WHAT THIS EXERCISE ASKS:
A. Return, word for word, the part of the htmldate package description that opens with the words containing "Seamless extraction of" and closes with "(text and markup).".
B. Resume the htmldate package description from the point where it stops.

SELECTED EXCERPT:
Metadata-Version: 1.1
Name: htmldate
Version: 0.4.0
Summary: This module can handle all the steps needed from web page download to HTML parsing, including scraping and textual analysis. Its goal is to find the creation date of a page all common structural patterns, text-based heuristics and robust date extraction. It takes URLs, HTML files or trees as input and outputs a date.
Home-page: http://github.com/adbar/htmldate
Author: Adrien Barbaresi
Author-email: barbaresi@bbaw.de
License: GPLv3+
Description: htmldate: find the creation date of HTML pages
        ==============================================
        
        .. image:: https://img.shields.io/pypi/v/htmldate.svg
            :target: https://pypi.python.org/pypi/htmldate
        
        .. image:: https://img.shields.io/pypi/l/htmldate.svg
            :target: https://pypi.python.org/pypi/htmldate
        
        .. image:: https://img.shields.io/pypi/pyversions/htmldate.svg
            :target: https://pypi.python.org/pypi/htmldate
        
        .. image:: https://img.shields.io/travis/adbar/htmldate.svg
            :target: https://travis-ci.org/adbar/htmldate
        
        .. image:: https://img.shields.io/codecov/c/github/adbar/htmldate.svg
            :target: https://codecov.io/gh/adbar/htmldate
        
        
        This module can handle all the steps needed from web page download to HTML parsing, including scraping and textual analysis. Its goal is to find the creation date of a page all common structural patterns, text-based heuristics and robust date extraction. It takes URLs, HTML files or trees as input and outputs a date.
        
        
        .. contents:: **Contents**
            :backlinks: none
        
        
        Features
        --------
        
        Seamless extraction of the creation or modification date of web pages. *htmldate* provides following ways to date documents, based on HTML parsing and scraping functions and on robust date parsing:
        
        1. Starting from the header of the page, it uses common patterns to identify date fields: ``link`` and ``meta`` elements, including `Open Graph protocol <http://ogp.me/>`_ attributes and a large number of CMS idiosyncracies
        2. If this is not successful, it scans the whole document looking for structural markers: ``abbr``/``time`` elements and a series of attributes (e.g. ``postmetadata``)
        3. If no date cue could be found, it finally runs a series of heuristics on the content (text and markup).
        
        The module takes the HTML document as input (string format) and returns a date if a valid cue could be found in the document. The output string defaults to `ISO 8601 YMD format <https://en.wikipedia.org/wiki/ISO_8601>`_.
        
        -  Should be compatible with all common versions of Python (see tests and coverage)

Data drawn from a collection
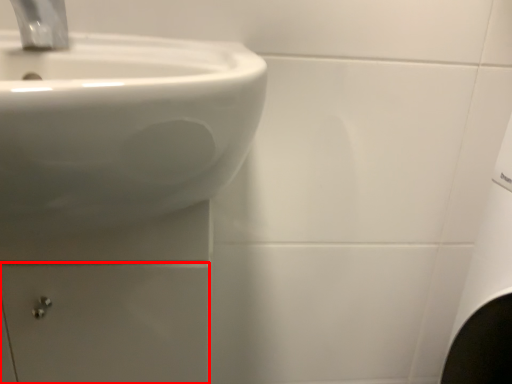
Question: From the image's perspective, what is the correct spatial positioning of drawer (annotated by the red box) in reference to tap?

Choices:
 (A) above
 (B) below

Answer: (B)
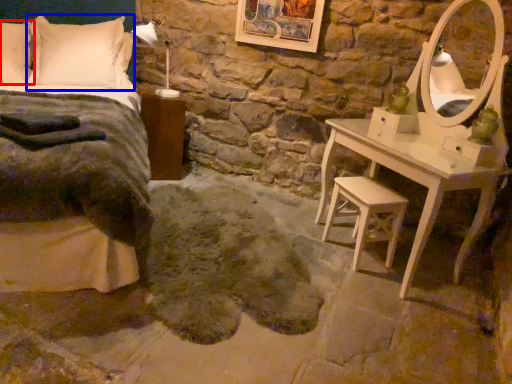
Question: Which object is closer to the camera taking this photo, pillow (highlighted by a red box) or pillow (highlighted by a blue box)?

Choices:
 (A) pillow
 (B) pillow

Answer: (A)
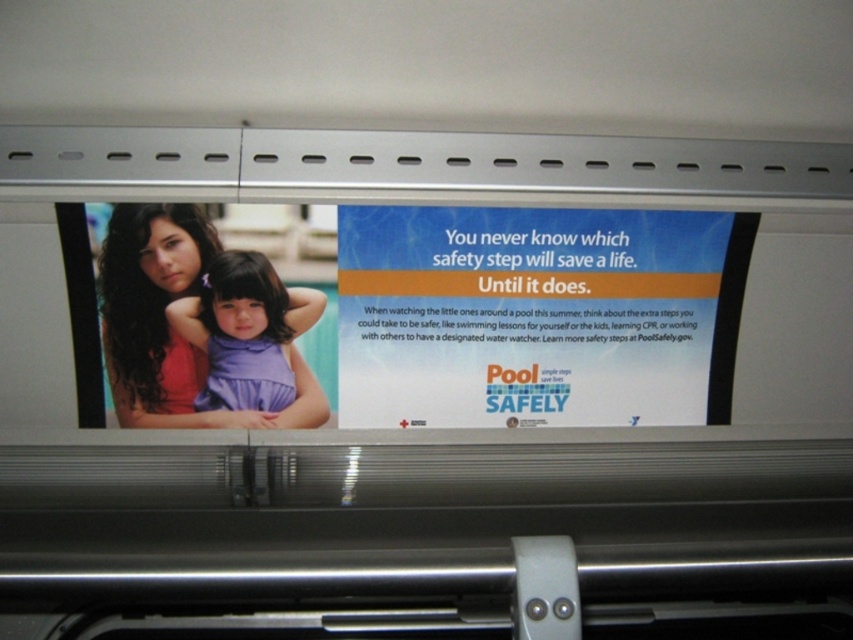
You are standing 1.07 meters away from the point at coordinates point (379,218). If you want to move closer to it, which direction should you move?

Since you are already at the same distance as the point (379,218), you are already at the correct position. No need to move closer.

You are standing in front of the public safety advertisement on the bus. You notice two points marked on the ad. The first point is at coordinates point (701, 356), and the second point is at coordinates point (302, 312). From your perspective, which point is farther away from you?

Point (701, 356) is behind point (302, 312), so the point at (701, 356) is farther away from you.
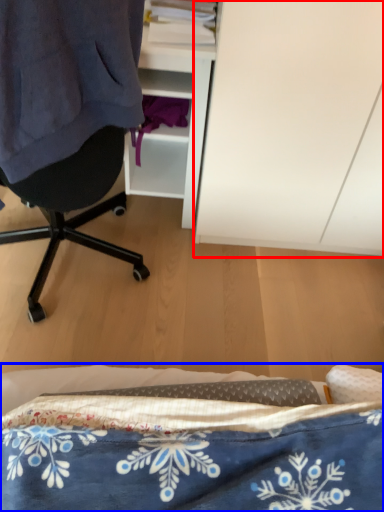
Question: Which object is closer to the camera taking this photo, cabinetry (highlighted by a red box) or bed (highlighted by a blue box)?

Choices:
 (A) cabinetry
 (B) bed

Answer: (B)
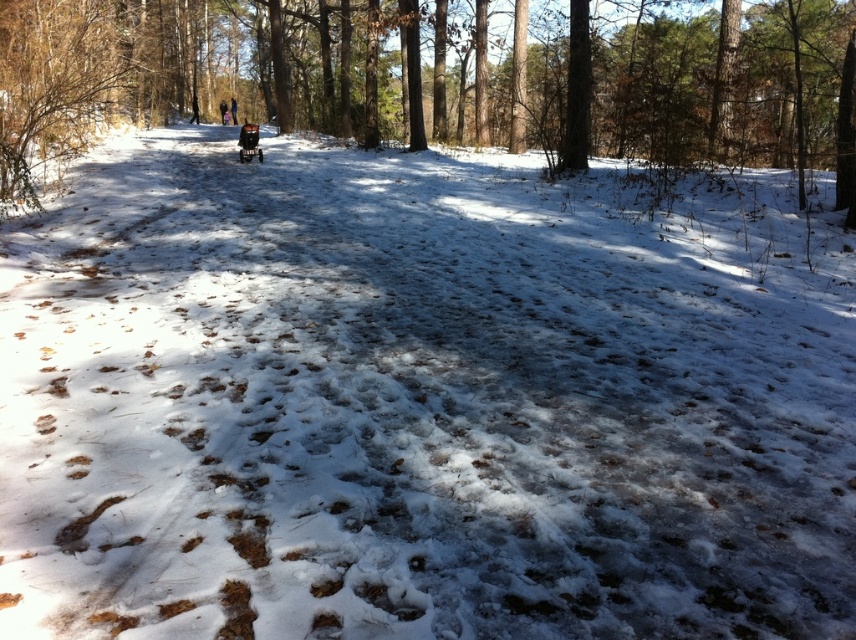
You are standing at the stroller on the path and want to walk towards the two points labeled as point (224, 120) and point (230, 97). Which point should you head towards if you want to reach the one that is closer to you?

You should head towards point (224, 120) because it is closer to the viewer than point (230, 97).

You are navigating through the winter forest path and see two points marked on your map. The first point is at coordinate point(734, 72) and the second is at point(230, 100). Which point is closer to you as you walk along the path?

Point(734, 72) is in front of point(230, 100), so the first point is closer to you as you walk along the path.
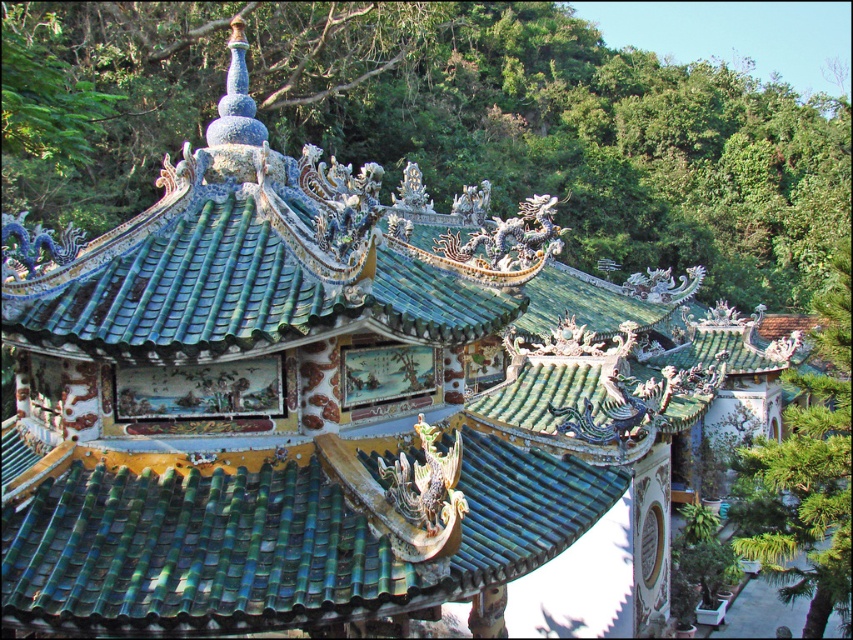
You are standing in front of the traditional Chinese pavilion described. There is a point marked at coordinates (271, 544). Based on the scene description, what is located at this point?

The point at coordinates (271, 544) marks the green glazed tiles at center.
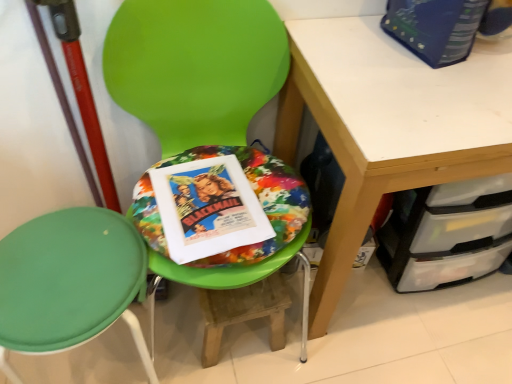
This screenshot has height=384, width=512. In order to click on vacant point above green fabric chair at center, the first chair viewed from the left (from a real-world perspective) in this screenshot , I will do `click(67, 269)`.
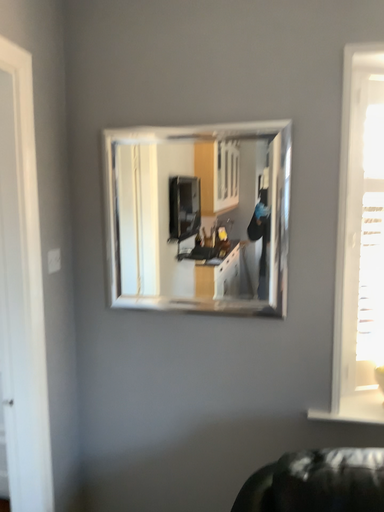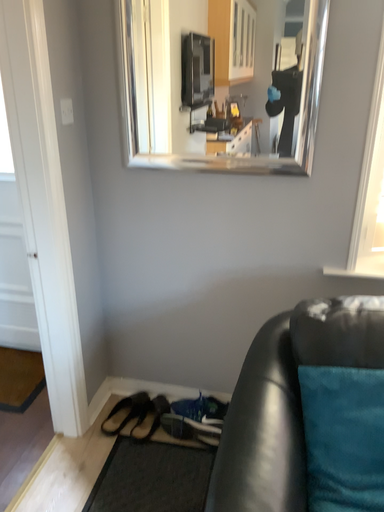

ANSWER LIST:
A.
Seamless extraction of the creation or modification date of web pages. *htmldate* provides following ways to date documents, based on HTML parsing and scraping functions and on robust date parsing:
        
        1. Starting from the header of the page, it uses common patterns to identify date fields: ``link`` and ``meta`` elements, including `Open Graph protocol <http://ogp.me/>`_ attributes and a large number of CMS idiosyncracies
        2. If this is not successful, it scans the whole document looking for structural markers: ``abbr``/``time`` elements and a series of attributes (e.g. ``postmetadata``)
        3. If no date cue could be found, it finally runs a series of heuristics on the content (text and markup).

B.
        -  Safety belt included, the output is thouroughly verified with respect to its plausibility and adequateness
        -  Designed to be computationally efficient and is used in production on millions of documents
        
        
        Installation
        ------------
        
        Install from package repository: ``pip install htmldate``
        
        Direct installation of the latest version over pip is possible (see `build status <https://travis-ci.org/adbar/htmldate>`_):
        
        ``pip install git+https://github.com/adbar/htmldate.git``
        
        
        On the command-line
        -------------------
        
        A basic command-line interface is included:
        
        .. code-block:: bash
        
            $ wget -qO- "http://blog.python.org/2016/12/python-360-is-now-available.html" | htmldate
            '2016-12-23'
        
        For usage instructions see ``htmldate -h``:
        
        .. code-block:: bash
        
            $ htmldate --help
            htmldate [-h] [-v] [-s]
            optional arguments:
                -h, --help     show this help message and exit
                -v, --verbose  increase output verbosity
                -s, --safe     safe mode: markup search only
                -i INPUTFILE, --inputfile INPUTFILE
                               name of input file for batch processing
        
        The batch mode ``-i`` is similar to ``wget -i``, it takes one URL per line as input and returns one result per line in tab-separated format:
        
        .. code-block:: bash
        
            $ htmldate -sv -i list-of-urls.txt
        
        
        With Python
        -----------
        
        All the functions of the module are currently bundled in *htmldate*.
        
        In case the web page features easily readable metadata in the header, the extraction is straightforward. A more advanced analysis of the document structure is sometimes needed:
        
        .. code-block:: python
        
            >>> htmldate.find_date('http://blog.python.org/2016/12/python-360-is-now-available.html')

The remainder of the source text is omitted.